Gene‐trapping to identify and analyze genes expressed in the mouse hippocampus

Mice harboring random gene‐trap insertions of a lacZ (β‐galactosidase)‐neomycin resistance fusion cassette (β ‐geo ) were analyzed for expression in the hippocampus. In 4 of 15 lines reporter gene activity was observed in the hippocampal formation. In the obn line, enzyme activity was detected in the CA1–3 hippocampal subfields, in hpk expression was restricted to CA1, but in both lines reporter activity was also present in other brain regions.
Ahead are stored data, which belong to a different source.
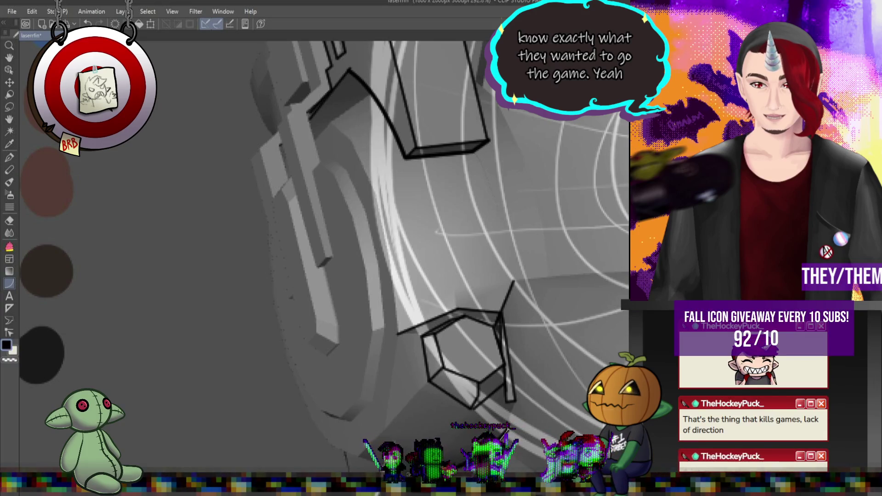
pyautogui.scroll(2, 478, 358)
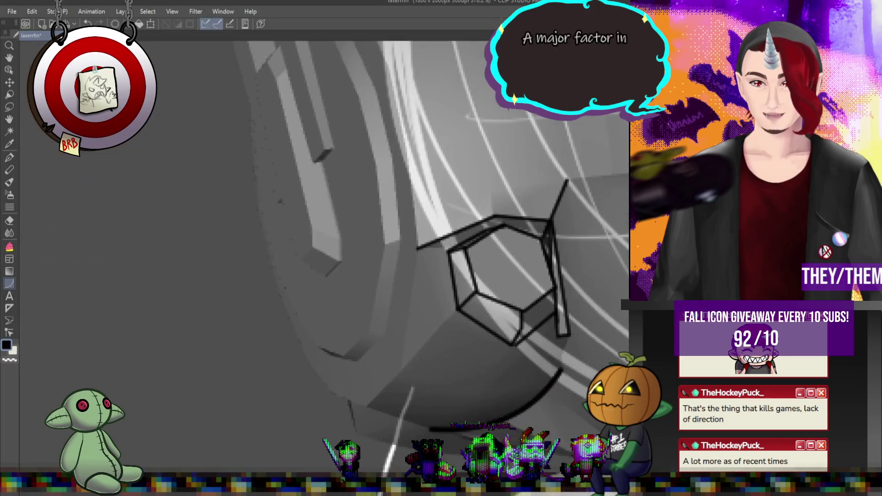
pyautogui.scroll(-3, 365, 421)
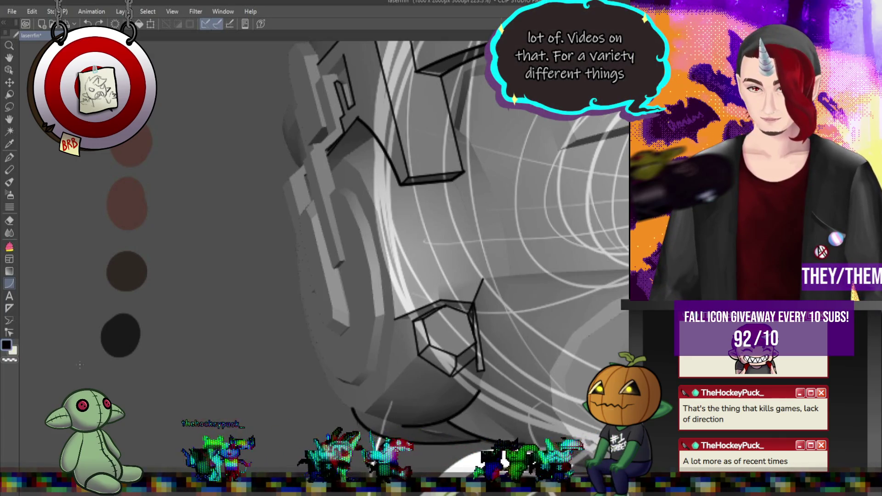
pyautogui.scroll(-1, 413, 229)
In the third line, kin , reporter activity was robustly expressed throughout the stratum pyrimidale of CA1–3, with only low‐level expression elsewhere. The final line ( glnC ) displayed ubiquitous expression of the reporter and was not analyzed further. Fusion transcripts for the first three lines were characterized; all encode polypeptides with features of membrane‐associated signalling proteins. The obn fusion identified a human cDNA ( B2–1 ) encoding a pleckstrin homology (PH) domain, while hpk sequences matched the Epstein‐Barr Virus (EBV) inducible G‐protein coupled receptor, EBI‐1. kin identified an alternative form of the abl ‐related nonreceptor tyrosine kinase c‐ arg . Electrophysiological studies on mice homozygous for the insertions revealed normal synaptic transmission, paired pulse facilitation and paired‐pulse depression at Schaffer collateral‐commissural CA1 synapses, and normal long‐term potentiation (LTP) in obn and kin . hpk mice displayed an increase in hippocampal CA1 long‐term potentiation (LTP), suggesting a role for this receptor in synaptic plasticity. Hippocampus 1998;8:444–457. © 1998 Wiley‐Liss, Inc.